Tuesday, May 31, 2005

Why Movie Stars Should Shut Their Big Fat Yaps

The embryonic stem-cell lobby has no shortage of celebrity boosters, but something tells me it's wishing today that Scarlett Johansson were on the other side.

According to Moviehole.net, the actress, who plays a clone in the upcoming "The Island," is "very much pro-stem cell research"—apparently meaning the embryonic kind, since that's the only one that is, as the article notes, "a political hot potato."

"I think that there’s a lot of wonderful possibilities erupting," Johansson explains. "I mean, if they could eliminate diseases like Alzheimer’s and polio that would be incredible."

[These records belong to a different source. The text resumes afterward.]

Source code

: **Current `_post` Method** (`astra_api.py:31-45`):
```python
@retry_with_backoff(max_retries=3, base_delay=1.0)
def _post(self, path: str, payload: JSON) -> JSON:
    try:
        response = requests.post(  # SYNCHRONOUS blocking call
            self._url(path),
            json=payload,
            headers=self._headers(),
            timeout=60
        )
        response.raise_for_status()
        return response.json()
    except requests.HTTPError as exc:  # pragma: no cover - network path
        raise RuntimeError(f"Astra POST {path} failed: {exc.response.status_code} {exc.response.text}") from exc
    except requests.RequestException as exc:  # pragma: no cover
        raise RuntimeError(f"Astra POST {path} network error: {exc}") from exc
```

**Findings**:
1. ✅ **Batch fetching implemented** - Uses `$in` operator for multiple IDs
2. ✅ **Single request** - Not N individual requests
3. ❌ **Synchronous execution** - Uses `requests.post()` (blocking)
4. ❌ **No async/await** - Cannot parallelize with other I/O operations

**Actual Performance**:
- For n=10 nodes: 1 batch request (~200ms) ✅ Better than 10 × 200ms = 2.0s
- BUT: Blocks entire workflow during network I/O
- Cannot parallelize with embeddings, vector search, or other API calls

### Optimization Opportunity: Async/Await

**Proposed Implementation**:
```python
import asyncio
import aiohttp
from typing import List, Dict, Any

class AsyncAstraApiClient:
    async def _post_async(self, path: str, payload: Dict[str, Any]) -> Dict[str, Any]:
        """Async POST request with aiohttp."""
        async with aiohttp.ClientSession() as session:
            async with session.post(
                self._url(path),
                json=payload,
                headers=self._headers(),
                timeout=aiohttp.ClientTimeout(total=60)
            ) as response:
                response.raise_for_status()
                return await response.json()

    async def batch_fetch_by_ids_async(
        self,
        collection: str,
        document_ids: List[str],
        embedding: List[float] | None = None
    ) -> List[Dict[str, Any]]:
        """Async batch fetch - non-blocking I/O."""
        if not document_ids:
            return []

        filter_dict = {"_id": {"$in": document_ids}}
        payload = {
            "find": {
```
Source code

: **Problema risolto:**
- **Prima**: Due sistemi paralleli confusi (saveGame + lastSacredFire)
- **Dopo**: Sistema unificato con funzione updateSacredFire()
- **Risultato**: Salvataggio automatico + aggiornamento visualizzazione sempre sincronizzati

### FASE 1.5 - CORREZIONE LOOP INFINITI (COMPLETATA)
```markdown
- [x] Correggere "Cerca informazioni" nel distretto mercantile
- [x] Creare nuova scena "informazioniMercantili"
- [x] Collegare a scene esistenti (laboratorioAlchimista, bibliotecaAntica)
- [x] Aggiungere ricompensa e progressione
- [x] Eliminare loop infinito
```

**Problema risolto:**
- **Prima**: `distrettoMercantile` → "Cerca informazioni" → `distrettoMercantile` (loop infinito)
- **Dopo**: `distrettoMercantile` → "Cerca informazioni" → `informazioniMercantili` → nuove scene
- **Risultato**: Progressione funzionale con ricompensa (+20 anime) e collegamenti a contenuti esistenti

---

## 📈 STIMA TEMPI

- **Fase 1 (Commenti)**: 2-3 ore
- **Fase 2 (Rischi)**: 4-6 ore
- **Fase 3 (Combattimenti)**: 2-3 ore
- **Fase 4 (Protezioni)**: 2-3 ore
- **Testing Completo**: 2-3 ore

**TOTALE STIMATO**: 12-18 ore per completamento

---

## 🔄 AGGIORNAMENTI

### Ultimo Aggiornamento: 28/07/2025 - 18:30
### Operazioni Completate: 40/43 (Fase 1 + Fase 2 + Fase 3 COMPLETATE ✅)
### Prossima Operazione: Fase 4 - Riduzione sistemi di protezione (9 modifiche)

"Eliminate polio"! Bwa ha ha.

Someone ought to tell Ms. Johansson that while she's been in a "Ghost World," a vaccine that would "eliminate" polio—and has in most of the world—has been available for 50 years. It is incredible—and no embryonic stem cells were harmed in its making. The reason polio is resurging now in Africa and the Arab world is not due to a lack of available vaccine, but rather to the kind of anti-American conspiracy theories perpetuated by the actress's Hollywood colleagues.

The Johansson interview's from an Australian Web site—so the actress can't say her meaning was lost in translation.

UPDATED, 1:16 p.m., replacing "cure" with "vaccine that would eliminate," etc., at the behest of commenters who split hairs over whether polio had been "cured." Now tell me Scarlett paid attention in history class.